• **Action item**:
The answer is a number and nothing else: the count of lines in these entries containing the word "refersTo".

• **Dataset entries**:
===============
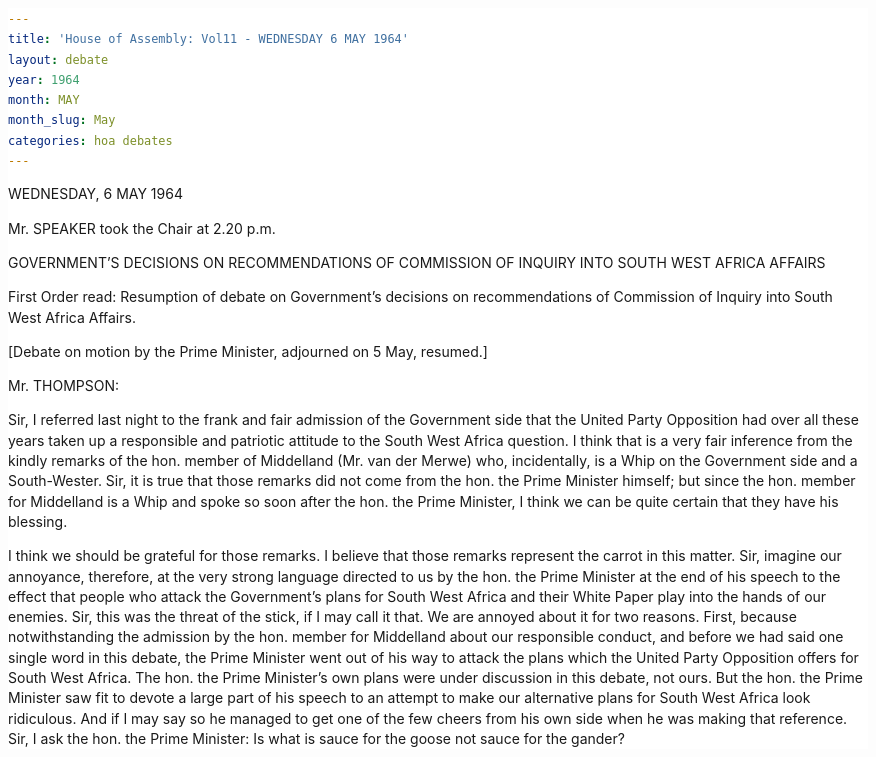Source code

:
 ```yaml
---
title: 'House of Assembly: Vol11 - WEDNESDAY 6 MAY 1964'
layout: debate
year: 1964
month: MAY
month_slug: May
categories: hoa debates
---
```


<debateSection name="#opening">

<heading>WEDNESDAY, 6 MAY 1964</heading>

<prayers>

<narrative>

Mr. SPEAKER took the Chair at <recordedTime time="1964-05-06T14:20:00">2.20 p.m.</recordedTime>

</narrative>

</prayers>

<debateSection name="#government&#x2019;s_decisions_on_recommendations_of_commission_of_inquiry_into_south_west_africa_affairs">

<heading>GOVERNMENT&#x2019;S DECISIONS ON RECOMMENDATIONS OF COMMISSION OF INQUIRY INTO SOUTH WEST AFRICA AFFAIRS</heading>

<p>First Order read: Resumption of debate on Government&#x2019;s decisions on recommendations of Commission of Inquiry into South West Africa Affairs.</p>

<p>[Debate on motion by the Prime Minister, adjourned on 5 May, resumed.]</p>

<speech by="#thompson">

<from>Mr. <person refersTo="hansard_za">THOMPSON</person>:</from>

<p>Sir, I referred last night to the frank and fair admission of the Government side that the United Party Opposition had over all these years taken up a responsible <span class="col_5507-5508" refersTo="page_87"/>and patriotic attitude to the South West Africa question. I think that is a very fair inference from the kindly remarks of the hon. member of Middelland (Mr. van der Merwe) who, incidentally, is a Whip on the Government side and a South-Wester. Sir, it is true that those remarks did not come from the hon. the Prime Minister himself; but since the hon. member for Middelland is a Whip and spoke so soon after the hon. the Prime Minister, I think we can be quite certain that they have his blessing.</p>

<p>I think we should be grateful for those remarks. I believe that those remarks represent the carrot in this matter. Sir, imagine our annoyance, therefore, at the very strong language directed to us by the hon. the Prime Minister at the end of his speech to the effect that people who attack the Government&#x2019;s plans for South West Africa and their White Paper play into the hands of our enemies. Sir, this was the threat of the stick, if I may call it that. We are annoyed about it for two reasons. First, because notwithstanding the admission by the hon. member for Middelland about our responsible conduct, and before we had said one single word in this debate, the Prime Minister went out of his way to attack the plans which the United Party Opposition offers for South West Africa. The hon. the Prime Minister&#x2019;s own plans were under discussion in this debate, not ours. But the hon. the Prime Minister saw fit to devote a large part of his speech to an attempt to make our alternative plans for South West Africa look ridiculous. And if I may say so he managed to get one of the few cheers from his own side when he was making that reference. Sir, I ask the hon. the Prime Minister: Is what is sauce for the goose not sauce for the gander?</p>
===============
• **Problem solution**:
2